— What you should do —
Stop after the line that contains "para as sessões"; until then, restate each line of the entries word for word from the very first.

*** Opening of Given records ***

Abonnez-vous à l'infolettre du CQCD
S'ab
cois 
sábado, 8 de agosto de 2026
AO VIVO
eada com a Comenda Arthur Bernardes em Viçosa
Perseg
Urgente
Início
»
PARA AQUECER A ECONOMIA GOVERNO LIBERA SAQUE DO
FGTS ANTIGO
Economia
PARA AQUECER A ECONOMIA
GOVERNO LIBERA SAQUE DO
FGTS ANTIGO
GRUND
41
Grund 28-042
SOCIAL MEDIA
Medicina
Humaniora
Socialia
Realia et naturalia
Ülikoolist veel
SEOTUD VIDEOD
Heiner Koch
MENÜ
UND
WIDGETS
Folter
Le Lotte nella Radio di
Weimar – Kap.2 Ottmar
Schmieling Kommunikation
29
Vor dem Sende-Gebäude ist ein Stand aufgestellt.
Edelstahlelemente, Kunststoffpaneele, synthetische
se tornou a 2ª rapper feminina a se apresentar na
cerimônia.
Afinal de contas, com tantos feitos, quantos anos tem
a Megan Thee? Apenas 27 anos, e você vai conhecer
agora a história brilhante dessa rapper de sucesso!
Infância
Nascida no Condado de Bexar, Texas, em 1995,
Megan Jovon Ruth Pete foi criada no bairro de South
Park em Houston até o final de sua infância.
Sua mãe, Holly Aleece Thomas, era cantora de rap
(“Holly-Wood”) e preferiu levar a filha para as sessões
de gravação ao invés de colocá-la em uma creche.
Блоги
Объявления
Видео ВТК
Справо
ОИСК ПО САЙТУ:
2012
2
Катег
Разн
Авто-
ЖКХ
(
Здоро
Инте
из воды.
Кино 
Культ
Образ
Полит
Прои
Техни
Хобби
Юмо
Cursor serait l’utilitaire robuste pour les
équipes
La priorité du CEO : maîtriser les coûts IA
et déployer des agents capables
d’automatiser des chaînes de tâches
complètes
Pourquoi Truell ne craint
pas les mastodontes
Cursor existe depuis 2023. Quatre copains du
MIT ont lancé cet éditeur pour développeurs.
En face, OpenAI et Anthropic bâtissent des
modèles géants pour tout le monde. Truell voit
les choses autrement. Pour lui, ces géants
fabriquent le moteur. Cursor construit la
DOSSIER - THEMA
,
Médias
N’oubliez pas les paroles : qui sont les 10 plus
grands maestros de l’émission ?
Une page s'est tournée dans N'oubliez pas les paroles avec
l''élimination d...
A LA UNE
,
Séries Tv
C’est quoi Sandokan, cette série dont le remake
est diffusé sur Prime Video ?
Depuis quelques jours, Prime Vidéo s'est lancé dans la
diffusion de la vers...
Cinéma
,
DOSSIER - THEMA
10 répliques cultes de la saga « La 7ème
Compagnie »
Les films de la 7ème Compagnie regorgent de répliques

*** Close of Given records ***

— Answer to the exercise —
Abonnez-vous à l'infolettre du CQCD
S'ab
cois 
sábado, 8 de agosto de 2026
AO VIVO
eada com a Comenda Arthur Bernardes em Viçosa
Perseg
Urgente
Início
»
PARA AQUECER A ECONOMIA GOVERNO LIBERA SAQUE DO
FGTS ANTIGO
Economia
PARA AQUECER A ECONOMIA
GOVERNO LIBERA SAQUE DO
FGTS ANTIGO
GRUND
41
Grund 28-042
SOCIAL MEDIA
Medicina
Humaniora
Socialia
Realia et naturalia
Ülikoolist veel
SEOTUD VIDEOD
Heiner Koch
MENÜ
UND
WIDGETS
Folter
Le Lotte nella Radio di
Weimar – Kap.2 Ottmar
Schmieling Kommunikation
29
Vor dem Sende-Gebäude ist ein Stand aufgestellt.
Edelstahlelemente, Kunststoffpaneele, synthetische
se tornou a 2ª rapper feminina a se apresentar na
cerimônia.
Afinal de contas, com tantos feitos, quantos anos tem
a Megan Thee? Apenas 27 anos, e você vai conhecer
agora a história brilhante dessa rapper de sucesso!
Infância
Nascida no Condado de Bexar, Texas, em 1995,
Megan Jovon Ruth Pete foi criada no bairro de South
Park em Houston até o final de sua infância.
Sua mãe, Holly Aleece Thomas, era cantora de rap
(“Holly-Wood”) e preferiu levar a filha para as sessões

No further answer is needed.